Retired baseball commissioner Fay Vincent has had his own experiences with tough disciplinary calls, but on his two most famous cases—those of Cincinnati Red Pete Rose and New York Yankees owner George Steinbrenner—wrongdoing was never in doubt. “It was just a question of the punishment,” he says.
He worries the case, such as it is so far, being made against Superbowl Champion Tom Brady makes a far messier proposition for NFL Commissioner Roger Goodell.
Though he respects lead investigator Ted Wells, Vincent is unhappy with the “vapid” formulation the investigation of “Deflategate” has settled on in attempting to define Brady’s role in the apparent tampering with footballs used in the run-up to last year’s Superbowl: "More probable than not that he was at least generally aware" of efforts by equipment managers to reduce air pressure in footballs he would use on the field after they had been inspected by league officials.
“'More probable than not,'” Vincent grumbles, “'more probable than not'. That’s a really soft statement."

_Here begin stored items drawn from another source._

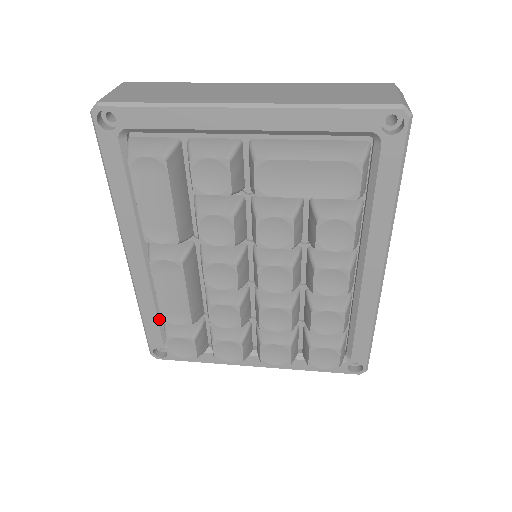
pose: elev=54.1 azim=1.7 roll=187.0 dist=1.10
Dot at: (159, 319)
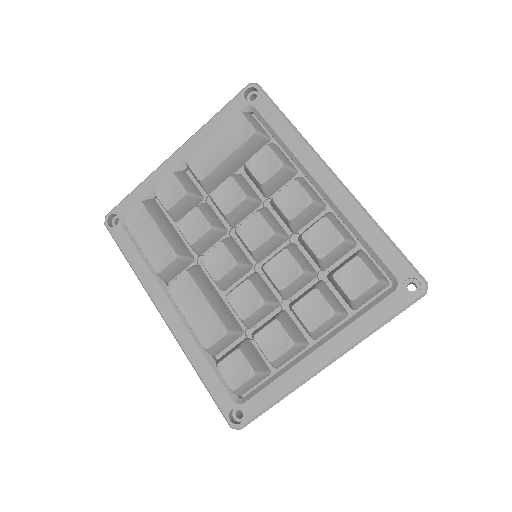
Dot at: (214, 369)
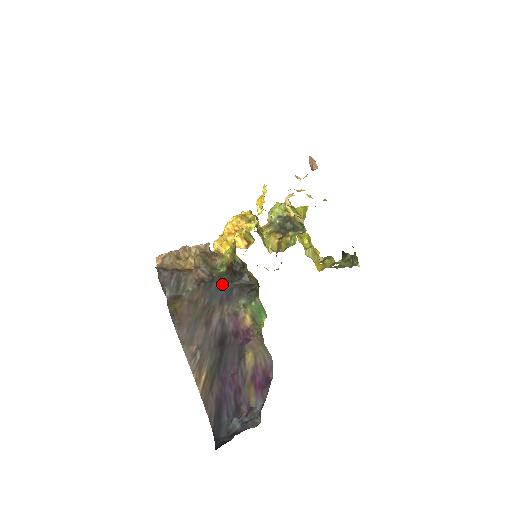
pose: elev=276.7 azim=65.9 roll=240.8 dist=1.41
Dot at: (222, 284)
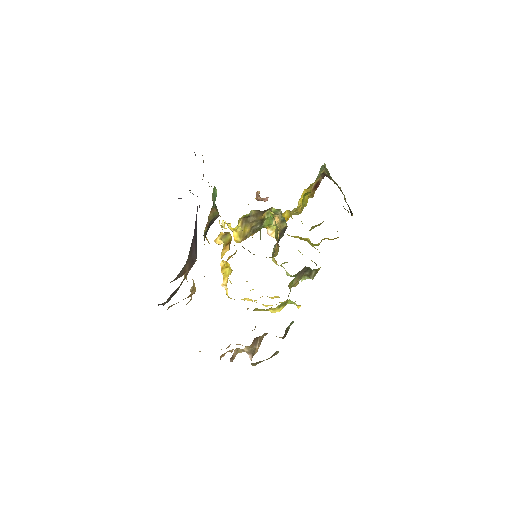
Dot at: occluded
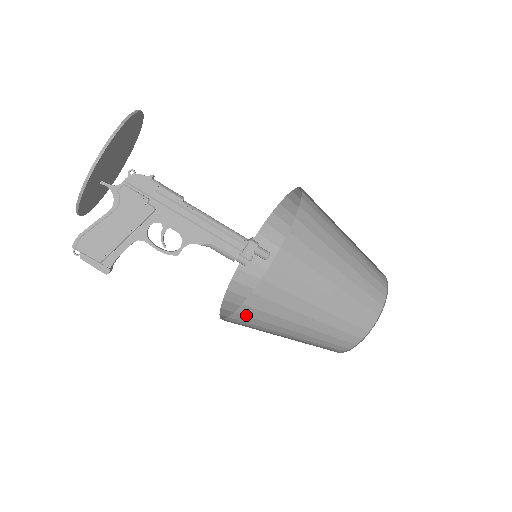
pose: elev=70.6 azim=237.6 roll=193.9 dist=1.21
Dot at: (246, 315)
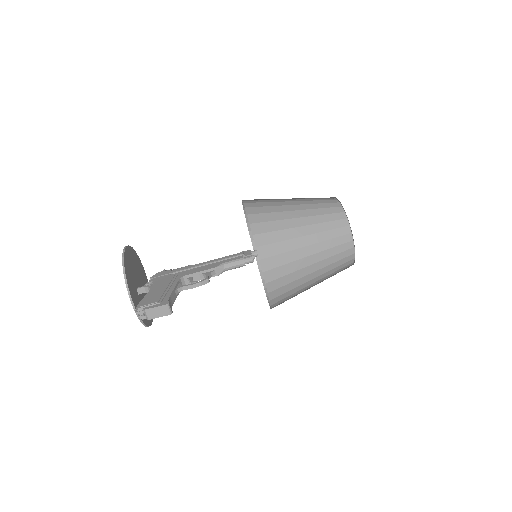
Dot at: (261, 233)
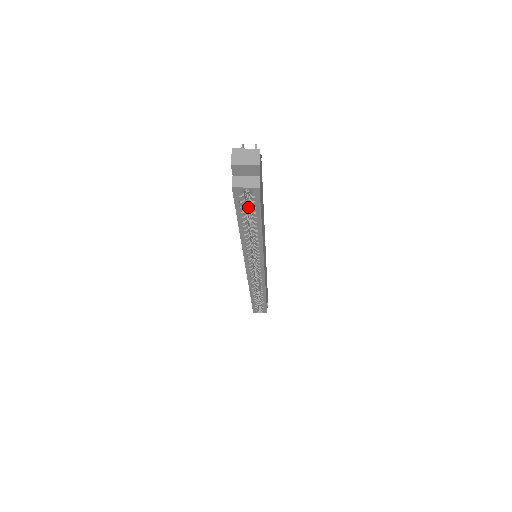
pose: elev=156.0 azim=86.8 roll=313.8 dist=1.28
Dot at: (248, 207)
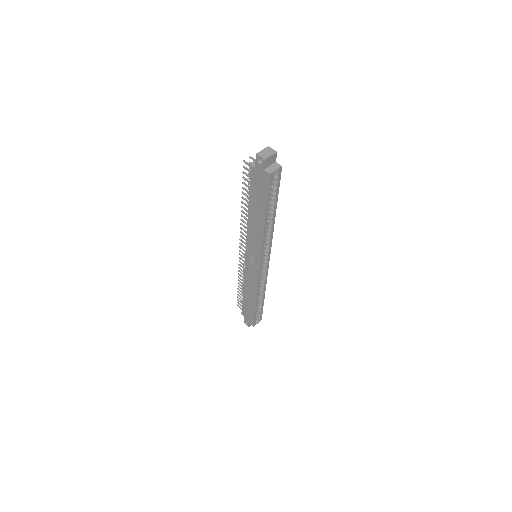
Dot at: occluded
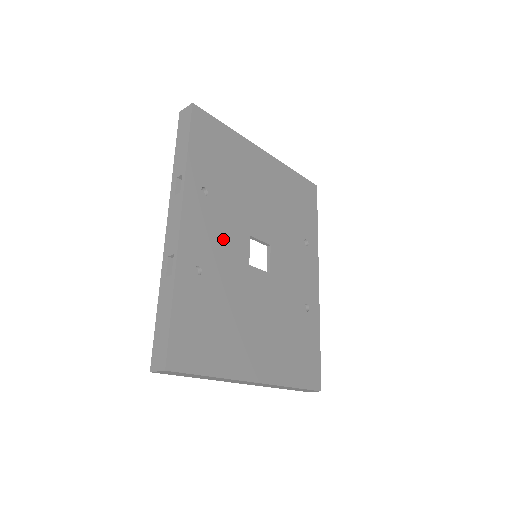
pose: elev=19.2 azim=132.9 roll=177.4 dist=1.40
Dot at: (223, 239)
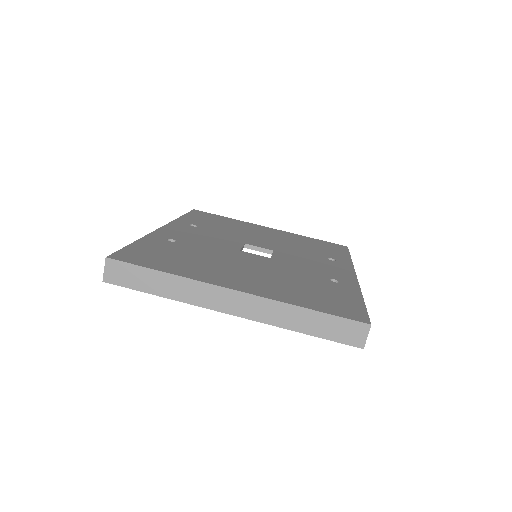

He says, “That does not lead to a comfortable resolution for the commissioner, for football, for the public.”
The retired commissioner says if he could translate that phrase into numbers he would call it 51 to 49 on the likelihood of Brady’s participation in the ball tampering. But to be able to issue a strong decision that will satisfy the fans and the needs of the National Football League what NFL Commission Goodel needs are numbers closer to 80/20, Vincent thinks.
“If you attempt to punish Brady [a hugely popular and talented quarterback] on that formulation, it’s going to lead to a messy resolution,” he says.
How much all this means to the public is another open question. Many, according to Vincent, think the “scandal” is a tempest in a locker room already. Deflate the ball a few pounds, Brady still has to put his superhuman, superbowl skills to work throwing strikes at fast-moving targets. Fans show a tolerance for some small degree of cheating in professional sports, he suggests. “Look at how many of them are clamoring for Pete Rose to be reinstated,” he says, “a convicted felon” who lied for years to fans about his baseball gambling.
Vincent allows the issue may have become a “Say it ain’t so, Tom” moment for football, meaning it would be refreshing for Brady to come clean and take his lumps if he indeed has anything to come clean about. But Vincent is not going to hold his breath. Brady, he says, is probably being strongly advised that his best course of action, professionally speaking, is to just keep his mouth shut as the investigation winds down, noting it took Pete Rose and Lance Armstrong years to admit their wrongdoing. Vincent expects that at some point the Patriots, Brady and Commissioner Goodell will have to have a sit-down and come up with some judgment that will deflate Deflategate just enough that they can all get back to the business at hand.
This the NFL after all, and in the end no one “wants to kill the golden goose.”